Though the spice list might sound intimidating at first, we’ve found that even kids enjoy this spice blend! Everything is mild enough to be approachable and agreeable for sensitive palettes, but complex enough to still be fun and exciting for those of you that might be more versed in global flavors. Whether this is your first or fortieth foray into African food, we hope you love this Moroccan chicken as much as we do!
Instant Pot Moroccan Chicken Meal Prep Ingredients:
1 ½ pounds chicken thighs (about 8 thighs)
Sea salt and pepper, to taste
1 tablespoon olive oil
1 onion, chopped
3 cloves garlic, minced
1 teaspoon sea salt
1 teaspoon ginger
1 teaspoon cumin
½ teaspoon cinnamon
¼ teaspoon cayenne
1 cup chicken broth
¼ cup almond butter
¼ cup unsweetened dried cherries or golden raisins
1 lb baby carrots
Cilantro and slivered almonds, to garnish, optional
4 cups cauliflower rice
- 1.5 pounds chicken thighs
- Salt and Pepper as desired
- 1 tbs olive oil
- 1 medium onion chopped
- 3 cloves garlic minced
- 1 tsp Sea Salt
- 1 tsp Ground Ginger
- 1 tsp cumin
- 1/2 tsp cinnamon
- 1/4 tsp cayenne pepper
- 1 cup chicken broth
- 1/4 cup Almond Butter
- 1/4 cup unsweetened dried cherries or raisins
- 1 pound baby carrots
- cilantro to garnish, optional
- silvered almonds to garnish, optional
- 4 cups riced cauliflower
- Turn Instant Pot onto “Saute.”
- Add olive oil, onions, and garlic, and stir to lightly brown, about 5 minutes.

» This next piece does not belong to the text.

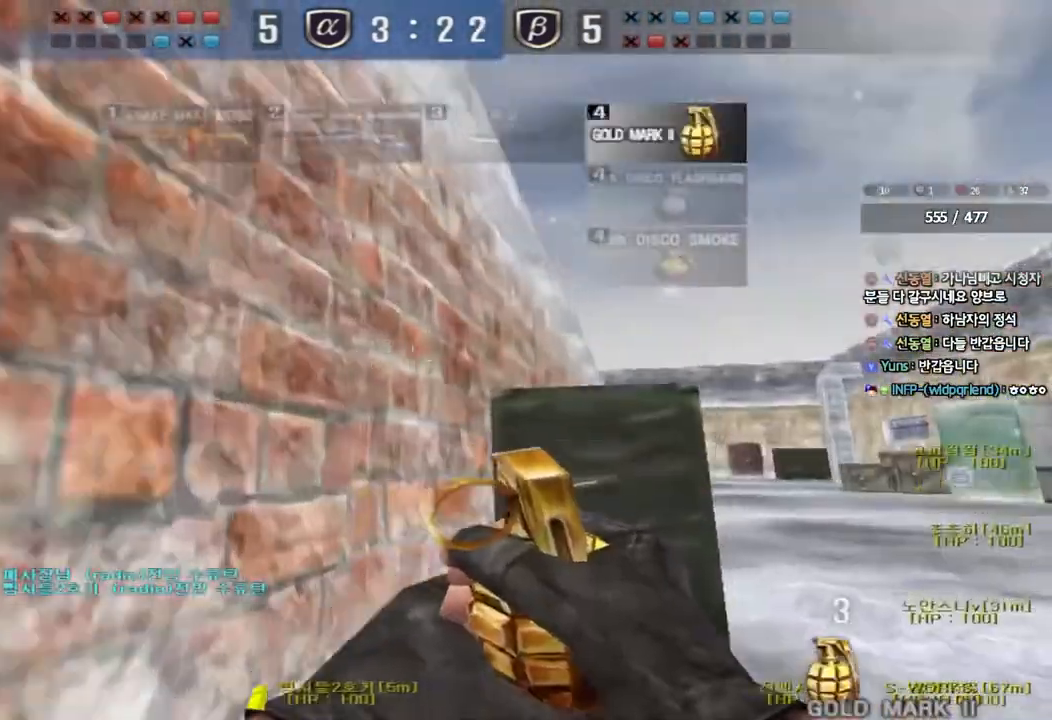
{"keys": ["w"], "events": [[183, "d", "up"]]}
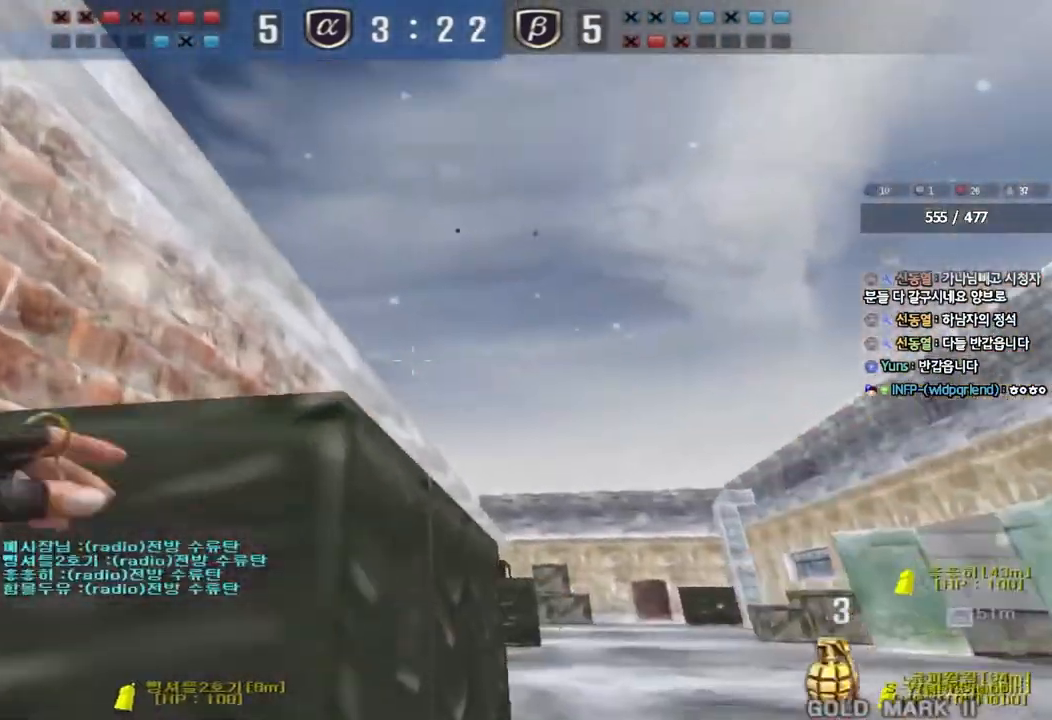
{"keys": ["d", "w"], "events": [[117, "space", "down"], [233, "space", "up"], [283, "d", "down"]]}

- Push onions and garlic to the sides, and place chicken thighs down in pot. Allow to brown, and then flip.
- Add chicken broth, almond butter, and seasonings, and then stir to spread out in the pot.
- Add the carrots and dried cherries, and then cover the pot.
- Turn off “Saute,” and then set to Manual mode for 8 minutes.
- While the chicken is cooking, cook cauliflower rice to taste. Lightly seasoning the cauliflower with salt, pepper, and lemon juice pairs well with the flavors in this chicken.
- Serve chicken over a bed of cauliflower rice.